■ **Exercise tasks**
1. In the passage about thought and sensory experience, what do thoughts tend to do to experience?
2. Write the next part of the passage about thought and sensory experience, picking up after its final sentence.

So in some way, Rosemary Trommer’s poem, the arc of the poem is really pointing to: can we just be here and feel? And she’s using the language of heart to help us with this idea of feel. But there’s this way that thoughts, they are so helpful and we need them. And they’re an important part of a rich life. But thought is different than sensory experience.

Thoughts tend to abstract, solidify, divide what is actually just a seamless, ever-changing, flowing experience. Thoughts are chopping it up into little bits and creating something that gets made up in the mind and lays it on top of experience. And these thoughts are often having expectations. “Oh, experience should be some way.” And then we’re realizing the disconnect between the expectations and the experience. There’s always a disconnect. And this leads to some suffering, a lot of suffering very often.

Keypoint coordinate data:

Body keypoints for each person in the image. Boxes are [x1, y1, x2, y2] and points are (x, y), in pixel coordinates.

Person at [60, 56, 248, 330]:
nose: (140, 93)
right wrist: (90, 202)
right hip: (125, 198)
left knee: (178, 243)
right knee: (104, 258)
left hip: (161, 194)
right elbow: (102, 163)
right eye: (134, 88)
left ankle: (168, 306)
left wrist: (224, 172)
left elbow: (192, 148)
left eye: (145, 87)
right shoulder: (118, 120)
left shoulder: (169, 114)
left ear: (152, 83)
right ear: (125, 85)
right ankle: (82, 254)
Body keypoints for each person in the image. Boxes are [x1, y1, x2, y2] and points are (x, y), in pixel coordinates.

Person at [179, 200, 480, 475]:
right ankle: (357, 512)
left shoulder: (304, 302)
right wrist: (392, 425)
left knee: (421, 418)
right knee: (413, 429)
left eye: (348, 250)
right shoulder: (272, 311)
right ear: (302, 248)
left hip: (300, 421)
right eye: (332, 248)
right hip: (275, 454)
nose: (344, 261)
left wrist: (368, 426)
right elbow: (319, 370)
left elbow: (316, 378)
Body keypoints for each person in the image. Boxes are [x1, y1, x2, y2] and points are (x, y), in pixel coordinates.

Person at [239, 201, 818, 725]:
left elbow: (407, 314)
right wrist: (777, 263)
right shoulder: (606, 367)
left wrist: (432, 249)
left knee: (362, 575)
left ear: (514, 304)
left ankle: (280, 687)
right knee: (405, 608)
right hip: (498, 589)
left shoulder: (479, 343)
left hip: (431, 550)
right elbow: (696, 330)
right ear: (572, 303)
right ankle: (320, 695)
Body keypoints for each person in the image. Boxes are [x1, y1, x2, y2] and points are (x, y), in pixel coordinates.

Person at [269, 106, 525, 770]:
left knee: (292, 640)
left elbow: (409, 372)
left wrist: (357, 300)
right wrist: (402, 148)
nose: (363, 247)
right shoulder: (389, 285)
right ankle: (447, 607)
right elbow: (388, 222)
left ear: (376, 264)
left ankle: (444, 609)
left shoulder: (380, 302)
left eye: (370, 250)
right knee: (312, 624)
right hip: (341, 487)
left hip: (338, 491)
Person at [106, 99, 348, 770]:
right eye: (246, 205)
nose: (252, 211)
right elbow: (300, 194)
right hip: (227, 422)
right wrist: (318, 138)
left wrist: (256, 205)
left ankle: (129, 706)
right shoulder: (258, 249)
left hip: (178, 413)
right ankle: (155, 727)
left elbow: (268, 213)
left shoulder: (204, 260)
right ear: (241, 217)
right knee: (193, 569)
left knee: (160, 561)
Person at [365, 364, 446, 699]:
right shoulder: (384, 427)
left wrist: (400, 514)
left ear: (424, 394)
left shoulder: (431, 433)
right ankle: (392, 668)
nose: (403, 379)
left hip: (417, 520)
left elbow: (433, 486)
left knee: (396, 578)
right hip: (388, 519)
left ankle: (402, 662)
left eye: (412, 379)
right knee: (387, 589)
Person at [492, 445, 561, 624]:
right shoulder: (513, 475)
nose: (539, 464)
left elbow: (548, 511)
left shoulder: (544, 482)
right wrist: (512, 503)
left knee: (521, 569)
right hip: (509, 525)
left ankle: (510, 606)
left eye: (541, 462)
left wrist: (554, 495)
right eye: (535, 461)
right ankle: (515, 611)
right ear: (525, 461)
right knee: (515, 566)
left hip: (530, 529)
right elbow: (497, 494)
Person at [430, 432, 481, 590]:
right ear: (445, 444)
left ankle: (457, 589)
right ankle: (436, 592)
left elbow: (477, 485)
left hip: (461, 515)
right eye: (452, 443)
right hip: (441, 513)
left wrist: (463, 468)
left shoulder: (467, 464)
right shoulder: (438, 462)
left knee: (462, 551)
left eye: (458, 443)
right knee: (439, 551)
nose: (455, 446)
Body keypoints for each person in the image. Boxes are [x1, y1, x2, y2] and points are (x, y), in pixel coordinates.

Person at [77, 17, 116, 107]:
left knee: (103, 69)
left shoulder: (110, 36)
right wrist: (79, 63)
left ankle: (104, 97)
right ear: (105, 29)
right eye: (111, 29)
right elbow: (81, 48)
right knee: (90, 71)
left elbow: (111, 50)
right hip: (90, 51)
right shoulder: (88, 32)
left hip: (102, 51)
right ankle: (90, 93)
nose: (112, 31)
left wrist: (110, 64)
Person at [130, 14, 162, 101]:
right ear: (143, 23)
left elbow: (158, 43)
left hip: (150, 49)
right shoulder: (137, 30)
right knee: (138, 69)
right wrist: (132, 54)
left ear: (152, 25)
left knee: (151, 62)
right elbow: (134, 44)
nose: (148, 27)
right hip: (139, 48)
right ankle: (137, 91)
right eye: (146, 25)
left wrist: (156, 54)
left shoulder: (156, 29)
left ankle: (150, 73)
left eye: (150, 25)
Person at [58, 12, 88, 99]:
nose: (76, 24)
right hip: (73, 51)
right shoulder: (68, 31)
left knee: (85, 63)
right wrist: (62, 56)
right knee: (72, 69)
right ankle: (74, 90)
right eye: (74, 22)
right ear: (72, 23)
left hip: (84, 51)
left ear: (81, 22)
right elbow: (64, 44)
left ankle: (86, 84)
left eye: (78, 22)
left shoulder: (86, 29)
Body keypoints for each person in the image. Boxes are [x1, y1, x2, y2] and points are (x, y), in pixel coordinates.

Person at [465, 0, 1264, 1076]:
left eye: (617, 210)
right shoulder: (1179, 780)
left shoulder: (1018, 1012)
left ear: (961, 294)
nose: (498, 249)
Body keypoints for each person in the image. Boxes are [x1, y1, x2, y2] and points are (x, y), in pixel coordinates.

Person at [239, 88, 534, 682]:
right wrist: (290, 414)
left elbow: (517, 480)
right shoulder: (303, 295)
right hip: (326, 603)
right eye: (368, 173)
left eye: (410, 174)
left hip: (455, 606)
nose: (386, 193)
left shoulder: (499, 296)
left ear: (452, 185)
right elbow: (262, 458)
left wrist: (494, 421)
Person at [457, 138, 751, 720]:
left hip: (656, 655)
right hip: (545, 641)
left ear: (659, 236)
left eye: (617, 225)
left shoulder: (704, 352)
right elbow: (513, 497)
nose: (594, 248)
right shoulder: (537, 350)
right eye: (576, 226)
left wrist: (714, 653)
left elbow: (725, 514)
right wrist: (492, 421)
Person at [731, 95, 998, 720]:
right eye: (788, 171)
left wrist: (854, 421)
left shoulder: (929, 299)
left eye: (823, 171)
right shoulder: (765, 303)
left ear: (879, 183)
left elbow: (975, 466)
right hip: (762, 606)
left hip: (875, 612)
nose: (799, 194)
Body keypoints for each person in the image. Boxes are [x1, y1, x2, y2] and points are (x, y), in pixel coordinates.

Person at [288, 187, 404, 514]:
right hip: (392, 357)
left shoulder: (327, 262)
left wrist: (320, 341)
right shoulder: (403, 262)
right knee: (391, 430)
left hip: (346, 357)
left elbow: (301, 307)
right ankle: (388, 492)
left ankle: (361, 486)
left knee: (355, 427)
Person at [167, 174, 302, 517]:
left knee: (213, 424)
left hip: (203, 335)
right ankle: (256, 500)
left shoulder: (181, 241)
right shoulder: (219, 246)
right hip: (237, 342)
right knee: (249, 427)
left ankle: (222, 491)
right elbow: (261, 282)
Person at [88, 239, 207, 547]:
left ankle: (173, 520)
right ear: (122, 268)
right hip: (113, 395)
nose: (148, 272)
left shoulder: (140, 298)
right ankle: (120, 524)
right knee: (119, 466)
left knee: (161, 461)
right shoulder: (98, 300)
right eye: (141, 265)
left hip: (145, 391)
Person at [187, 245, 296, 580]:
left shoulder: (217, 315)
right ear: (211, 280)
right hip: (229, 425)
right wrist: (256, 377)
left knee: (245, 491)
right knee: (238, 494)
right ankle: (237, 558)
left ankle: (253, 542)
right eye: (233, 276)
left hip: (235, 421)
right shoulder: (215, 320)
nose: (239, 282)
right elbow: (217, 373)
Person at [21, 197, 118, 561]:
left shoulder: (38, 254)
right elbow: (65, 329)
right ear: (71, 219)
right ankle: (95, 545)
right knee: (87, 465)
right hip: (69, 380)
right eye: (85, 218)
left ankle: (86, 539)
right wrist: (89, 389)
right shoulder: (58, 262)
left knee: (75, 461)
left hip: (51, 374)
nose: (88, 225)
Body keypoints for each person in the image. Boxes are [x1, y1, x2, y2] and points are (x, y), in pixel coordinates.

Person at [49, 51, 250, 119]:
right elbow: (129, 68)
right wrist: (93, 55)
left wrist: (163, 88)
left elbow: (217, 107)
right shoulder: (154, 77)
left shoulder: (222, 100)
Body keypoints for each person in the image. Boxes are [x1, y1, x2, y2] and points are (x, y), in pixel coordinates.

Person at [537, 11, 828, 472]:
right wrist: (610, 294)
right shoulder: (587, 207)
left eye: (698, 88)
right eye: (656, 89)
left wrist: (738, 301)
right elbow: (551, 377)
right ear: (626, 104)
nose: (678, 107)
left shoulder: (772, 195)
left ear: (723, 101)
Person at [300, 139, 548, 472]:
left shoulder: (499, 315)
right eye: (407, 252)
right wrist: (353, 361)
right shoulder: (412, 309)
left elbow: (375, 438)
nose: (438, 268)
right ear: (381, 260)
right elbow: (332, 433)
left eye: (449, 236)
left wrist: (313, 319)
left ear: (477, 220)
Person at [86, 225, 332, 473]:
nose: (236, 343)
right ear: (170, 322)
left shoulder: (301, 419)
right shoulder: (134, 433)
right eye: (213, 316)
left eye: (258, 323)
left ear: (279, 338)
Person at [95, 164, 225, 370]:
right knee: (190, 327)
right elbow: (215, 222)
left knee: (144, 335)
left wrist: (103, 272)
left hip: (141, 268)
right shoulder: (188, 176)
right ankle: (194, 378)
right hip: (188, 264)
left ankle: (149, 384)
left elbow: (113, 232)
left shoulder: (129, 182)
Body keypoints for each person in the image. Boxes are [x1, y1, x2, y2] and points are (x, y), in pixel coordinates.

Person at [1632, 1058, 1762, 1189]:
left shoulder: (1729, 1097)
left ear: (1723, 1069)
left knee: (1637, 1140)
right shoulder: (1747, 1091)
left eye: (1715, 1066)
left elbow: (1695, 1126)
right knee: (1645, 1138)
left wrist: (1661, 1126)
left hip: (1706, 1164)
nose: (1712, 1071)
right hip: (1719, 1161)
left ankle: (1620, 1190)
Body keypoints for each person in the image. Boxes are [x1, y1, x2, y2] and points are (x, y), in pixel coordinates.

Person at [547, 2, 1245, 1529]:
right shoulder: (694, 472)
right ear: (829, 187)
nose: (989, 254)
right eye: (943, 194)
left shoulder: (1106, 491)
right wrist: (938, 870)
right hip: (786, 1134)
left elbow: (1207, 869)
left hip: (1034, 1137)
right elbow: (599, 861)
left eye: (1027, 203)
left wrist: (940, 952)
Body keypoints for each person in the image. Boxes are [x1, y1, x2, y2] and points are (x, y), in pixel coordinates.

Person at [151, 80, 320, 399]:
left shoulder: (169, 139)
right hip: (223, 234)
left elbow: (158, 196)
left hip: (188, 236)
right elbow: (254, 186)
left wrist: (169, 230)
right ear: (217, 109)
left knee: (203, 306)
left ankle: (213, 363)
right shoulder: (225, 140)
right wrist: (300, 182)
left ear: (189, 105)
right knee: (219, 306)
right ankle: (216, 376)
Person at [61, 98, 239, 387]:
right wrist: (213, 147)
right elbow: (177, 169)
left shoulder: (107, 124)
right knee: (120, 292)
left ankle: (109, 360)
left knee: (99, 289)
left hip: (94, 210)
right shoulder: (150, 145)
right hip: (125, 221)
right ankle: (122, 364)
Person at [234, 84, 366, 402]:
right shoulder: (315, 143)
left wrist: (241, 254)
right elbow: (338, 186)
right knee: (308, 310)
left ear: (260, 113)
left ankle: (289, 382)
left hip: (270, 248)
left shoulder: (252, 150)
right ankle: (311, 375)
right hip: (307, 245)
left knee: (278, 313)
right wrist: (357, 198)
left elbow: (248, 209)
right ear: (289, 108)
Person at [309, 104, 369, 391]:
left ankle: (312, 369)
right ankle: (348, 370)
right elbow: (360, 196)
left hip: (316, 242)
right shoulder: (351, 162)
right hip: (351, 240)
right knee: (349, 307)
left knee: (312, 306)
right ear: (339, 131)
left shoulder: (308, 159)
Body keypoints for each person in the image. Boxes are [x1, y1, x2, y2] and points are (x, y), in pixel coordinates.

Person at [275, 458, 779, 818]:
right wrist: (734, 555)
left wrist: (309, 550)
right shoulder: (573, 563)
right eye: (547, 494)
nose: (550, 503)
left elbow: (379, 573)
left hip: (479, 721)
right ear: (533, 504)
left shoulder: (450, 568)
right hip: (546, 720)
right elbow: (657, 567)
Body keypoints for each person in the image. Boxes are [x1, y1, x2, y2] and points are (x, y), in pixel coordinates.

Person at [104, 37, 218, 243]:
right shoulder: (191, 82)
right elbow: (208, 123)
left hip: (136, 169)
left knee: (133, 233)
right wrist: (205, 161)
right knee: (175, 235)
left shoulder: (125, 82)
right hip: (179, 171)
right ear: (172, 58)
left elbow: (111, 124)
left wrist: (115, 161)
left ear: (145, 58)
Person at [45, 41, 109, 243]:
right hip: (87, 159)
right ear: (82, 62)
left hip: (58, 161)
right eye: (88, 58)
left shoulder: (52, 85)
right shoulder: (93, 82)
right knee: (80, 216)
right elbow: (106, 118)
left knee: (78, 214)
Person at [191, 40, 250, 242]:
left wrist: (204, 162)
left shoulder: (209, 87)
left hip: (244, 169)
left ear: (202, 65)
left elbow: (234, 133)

■ **Exercise answers**
1. They tend to abstract, solidify, and divide what is actually a seamless, ever-changing, flowing experience.

2.
So a big part of Buddhist practice, of meditation practice, is for us to become sensitive to, to notice that maybe all moments have different aspects. One aspect is the concept, the label, the name, the mental label that gets applied to it, and that’s different than the felt experience.

For example, when we do mindfulness, sometimes we say “mindfulness of breathing.” “Breathing,” we could say, is a label in contrast to feeling the chest expand as air enters and the release of that stretch when air leaves. So there’s the experience of stretching versus the concept of breathing.

There’s this way that often, without realizing it, we move through life with this whole bag of projections, notions, beliefs about ourselves, about life, about others, about spiritual life, about what it means to meditate, what should happen because we meditate. And wow, is there a lot of suffering tied up with that.

So mindfulness helps us to begin to pay attention to the actual experiences of our life as opposed to the ideas about our life. And instead of being consumed by thoughts, just this movement of immersing ourselves into seeing, hearing, touching, tasting, feeling helps us reconnect with the aliveness of this moment.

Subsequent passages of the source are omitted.